START Material to process

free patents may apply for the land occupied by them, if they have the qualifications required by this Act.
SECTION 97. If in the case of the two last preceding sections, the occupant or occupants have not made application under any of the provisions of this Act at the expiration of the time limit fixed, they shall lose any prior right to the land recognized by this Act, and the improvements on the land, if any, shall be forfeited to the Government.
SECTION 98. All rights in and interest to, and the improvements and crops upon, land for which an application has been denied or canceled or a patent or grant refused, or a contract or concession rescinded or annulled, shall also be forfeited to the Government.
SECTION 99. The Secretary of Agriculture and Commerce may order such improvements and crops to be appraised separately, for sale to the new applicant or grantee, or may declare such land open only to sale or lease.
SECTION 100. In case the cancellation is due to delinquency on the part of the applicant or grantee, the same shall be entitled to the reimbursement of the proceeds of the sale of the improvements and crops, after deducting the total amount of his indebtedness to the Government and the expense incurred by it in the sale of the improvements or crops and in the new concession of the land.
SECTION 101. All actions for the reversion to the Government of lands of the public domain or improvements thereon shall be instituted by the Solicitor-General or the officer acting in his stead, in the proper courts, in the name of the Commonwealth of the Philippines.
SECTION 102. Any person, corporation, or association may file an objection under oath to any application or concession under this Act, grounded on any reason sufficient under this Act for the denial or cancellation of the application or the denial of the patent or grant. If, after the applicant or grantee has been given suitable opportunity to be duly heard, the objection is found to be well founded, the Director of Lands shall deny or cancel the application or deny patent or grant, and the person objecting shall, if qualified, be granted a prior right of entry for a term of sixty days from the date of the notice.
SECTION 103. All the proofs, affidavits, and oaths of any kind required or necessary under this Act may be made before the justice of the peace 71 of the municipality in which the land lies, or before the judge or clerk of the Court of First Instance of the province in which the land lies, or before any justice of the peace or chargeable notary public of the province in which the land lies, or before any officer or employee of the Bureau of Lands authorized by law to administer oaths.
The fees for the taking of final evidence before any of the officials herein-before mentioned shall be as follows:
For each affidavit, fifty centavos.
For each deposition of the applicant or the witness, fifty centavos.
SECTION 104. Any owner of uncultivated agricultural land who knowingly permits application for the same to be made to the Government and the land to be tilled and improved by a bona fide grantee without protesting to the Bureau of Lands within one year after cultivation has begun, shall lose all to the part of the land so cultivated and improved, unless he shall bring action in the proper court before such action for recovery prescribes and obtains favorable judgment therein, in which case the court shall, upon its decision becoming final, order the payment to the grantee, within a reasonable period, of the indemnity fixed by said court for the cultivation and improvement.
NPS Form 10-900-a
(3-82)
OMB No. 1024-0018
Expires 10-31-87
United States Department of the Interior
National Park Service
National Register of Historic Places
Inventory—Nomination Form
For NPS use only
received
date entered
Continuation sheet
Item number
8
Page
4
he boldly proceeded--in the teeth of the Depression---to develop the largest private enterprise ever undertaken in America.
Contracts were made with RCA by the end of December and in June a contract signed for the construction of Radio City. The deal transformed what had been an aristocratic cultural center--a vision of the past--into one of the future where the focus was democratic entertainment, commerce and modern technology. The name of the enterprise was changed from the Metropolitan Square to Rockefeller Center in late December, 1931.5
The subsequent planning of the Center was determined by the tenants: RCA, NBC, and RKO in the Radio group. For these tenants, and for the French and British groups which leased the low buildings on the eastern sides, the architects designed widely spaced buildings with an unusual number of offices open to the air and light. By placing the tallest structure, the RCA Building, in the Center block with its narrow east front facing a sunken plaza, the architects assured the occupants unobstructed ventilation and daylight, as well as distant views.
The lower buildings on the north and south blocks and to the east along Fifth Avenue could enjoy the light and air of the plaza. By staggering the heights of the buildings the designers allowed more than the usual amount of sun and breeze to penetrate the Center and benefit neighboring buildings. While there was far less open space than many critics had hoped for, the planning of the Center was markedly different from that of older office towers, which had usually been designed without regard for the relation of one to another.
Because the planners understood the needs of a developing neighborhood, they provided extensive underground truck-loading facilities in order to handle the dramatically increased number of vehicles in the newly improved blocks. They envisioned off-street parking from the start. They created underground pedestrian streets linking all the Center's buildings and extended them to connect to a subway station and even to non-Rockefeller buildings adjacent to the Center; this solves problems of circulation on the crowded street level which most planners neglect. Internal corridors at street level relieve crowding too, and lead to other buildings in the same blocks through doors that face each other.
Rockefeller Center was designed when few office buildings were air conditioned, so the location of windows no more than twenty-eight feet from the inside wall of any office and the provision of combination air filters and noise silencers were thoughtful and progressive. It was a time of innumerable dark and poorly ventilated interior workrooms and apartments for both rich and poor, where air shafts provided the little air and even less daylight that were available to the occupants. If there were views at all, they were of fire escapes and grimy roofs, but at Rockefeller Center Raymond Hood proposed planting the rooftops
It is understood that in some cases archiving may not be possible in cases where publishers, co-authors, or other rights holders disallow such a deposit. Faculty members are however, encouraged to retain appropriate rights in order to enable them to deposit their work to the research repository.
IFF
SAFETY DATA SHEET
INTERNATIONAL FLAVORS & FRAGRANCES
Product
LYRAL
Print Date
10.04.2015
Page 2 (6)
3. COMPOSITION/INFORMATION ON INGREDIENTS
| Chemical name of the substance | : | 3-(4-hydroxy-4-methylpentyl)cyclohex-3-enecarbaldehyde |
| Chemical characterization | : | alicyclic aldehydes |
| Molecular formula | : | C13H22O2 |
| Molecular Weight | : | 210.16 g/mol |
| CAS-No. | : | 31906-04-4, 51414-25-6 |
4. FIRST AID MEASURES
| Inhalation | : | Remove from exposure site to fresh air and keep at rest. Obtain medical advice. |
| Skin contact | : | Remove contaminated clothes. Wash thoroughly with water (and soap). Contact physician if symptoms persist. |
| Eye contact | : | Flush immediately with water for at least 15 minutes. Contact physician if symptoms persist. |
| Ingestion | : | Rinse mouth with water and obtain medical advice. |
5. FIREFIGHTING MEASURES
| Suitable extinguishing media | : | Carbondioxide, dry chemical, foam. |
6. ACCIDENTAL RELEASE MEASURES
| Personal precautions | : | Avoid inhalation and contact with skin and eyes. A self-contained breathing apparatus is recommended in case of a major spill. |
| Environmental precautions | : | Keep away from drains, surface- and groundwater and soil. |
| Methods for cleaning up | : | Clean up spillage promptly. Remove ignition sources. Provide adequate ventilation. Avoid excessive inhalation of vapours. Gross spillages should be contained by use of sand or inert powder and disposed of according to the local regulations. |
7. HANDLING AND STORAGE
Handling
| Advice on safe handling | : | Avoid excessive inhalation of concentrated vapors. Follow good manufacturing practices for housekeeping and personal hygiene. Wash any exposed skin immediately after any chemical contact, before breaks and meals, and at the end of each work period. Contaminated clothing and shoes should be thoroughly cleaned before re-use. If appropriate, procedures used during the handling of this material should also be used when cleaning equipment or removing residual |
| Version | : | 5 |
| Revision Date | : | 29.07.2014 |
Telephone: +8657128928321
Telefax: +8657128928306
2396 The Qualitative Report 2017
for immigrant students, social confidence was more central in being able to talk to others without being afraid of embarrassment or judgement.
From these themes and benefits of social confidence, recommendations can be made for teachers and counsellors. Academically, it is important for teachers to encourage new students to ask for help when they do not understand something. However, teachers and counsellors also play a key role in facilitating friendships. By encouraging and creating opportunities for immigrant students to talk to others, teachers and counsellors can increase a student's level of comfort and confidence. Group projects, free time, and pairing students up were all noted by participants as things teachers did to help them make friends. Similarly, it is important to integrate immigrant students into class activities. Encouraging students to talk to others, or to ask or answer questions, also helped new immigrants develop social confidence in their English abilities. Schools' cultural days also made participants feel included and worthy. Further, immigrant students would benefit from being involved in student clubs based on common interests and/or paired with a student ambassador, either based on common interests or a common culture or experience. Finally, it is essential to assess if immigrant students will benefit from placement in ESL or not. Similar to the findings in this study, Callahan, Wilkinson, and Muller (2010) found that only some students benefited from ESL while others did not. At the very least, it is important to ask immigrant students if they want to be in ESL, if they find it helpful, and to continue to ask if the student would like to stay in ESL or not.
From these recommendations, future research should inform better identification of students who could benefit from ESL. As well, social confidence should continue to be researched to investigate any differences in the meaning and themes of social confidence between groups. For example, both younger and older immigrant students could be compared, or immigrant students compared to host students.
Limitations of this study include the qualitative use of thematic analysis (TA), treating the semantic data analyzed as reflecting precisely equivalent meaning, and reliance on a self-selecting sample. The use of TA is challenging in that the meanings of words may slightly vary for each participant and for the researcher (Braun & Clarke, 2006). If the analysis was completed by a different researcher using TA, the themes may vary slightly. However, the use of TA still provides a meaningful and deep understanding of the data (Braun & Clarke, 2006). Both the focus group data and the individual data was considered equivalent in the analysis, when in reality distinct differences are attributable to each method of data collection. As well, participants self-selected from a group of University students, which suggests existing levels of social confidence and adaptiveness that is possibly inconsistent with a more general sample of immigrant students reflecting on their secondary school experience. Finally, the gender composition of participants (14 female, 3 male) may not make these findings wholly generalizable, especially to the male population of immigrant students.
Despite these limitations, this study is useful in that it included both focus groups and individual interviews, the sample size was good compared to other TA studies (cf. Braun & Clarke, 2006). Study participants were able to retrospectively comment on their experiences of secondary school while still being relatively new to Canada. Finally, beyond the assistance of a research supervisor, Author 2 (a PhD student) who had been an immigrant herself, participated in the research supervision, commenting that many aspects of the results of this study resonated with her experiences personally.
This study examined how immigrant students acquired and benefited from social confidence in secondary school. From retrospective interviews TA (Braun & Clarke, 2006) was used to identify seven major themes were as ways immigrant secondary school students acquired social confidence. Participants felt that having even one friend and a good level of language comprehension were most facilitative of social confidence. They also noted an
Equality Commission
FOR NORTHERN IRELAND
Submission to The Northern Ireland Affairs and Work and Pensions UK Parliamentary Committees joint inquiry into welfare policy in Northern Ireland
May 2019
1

END Material to process

§ What to work on
From the first line of the data above to the line containing "SECTION 99. The", repeat everything exactly and add nothing.

§ Task output
free patents may apply for the land occupied by them, if they have the qualifications required by this Act.
SECTION 97. If in the case of the two last preceding sections, the occupant or occupants have not made application under any of the provisions of this Act at the expiration of the time limit fixed, they shall lose any prior right to the land recognized by this Act, and the improvements on the land, if any, shall be forfeited to the Government.
SECTION 98. All rights in and interest to, and the improvements and crops upon, land for which an application has been denied or canceled or a patent or grant refused, or a contract or concession rescinded or annulled, shall also be forfeited to the Government.
SECTION 99. The Secretary of Agriculture and Commerce may order such improvements and crops to be appraised separately, for sale to the new applicant or grantee, or may declare such land open only to sale or lease.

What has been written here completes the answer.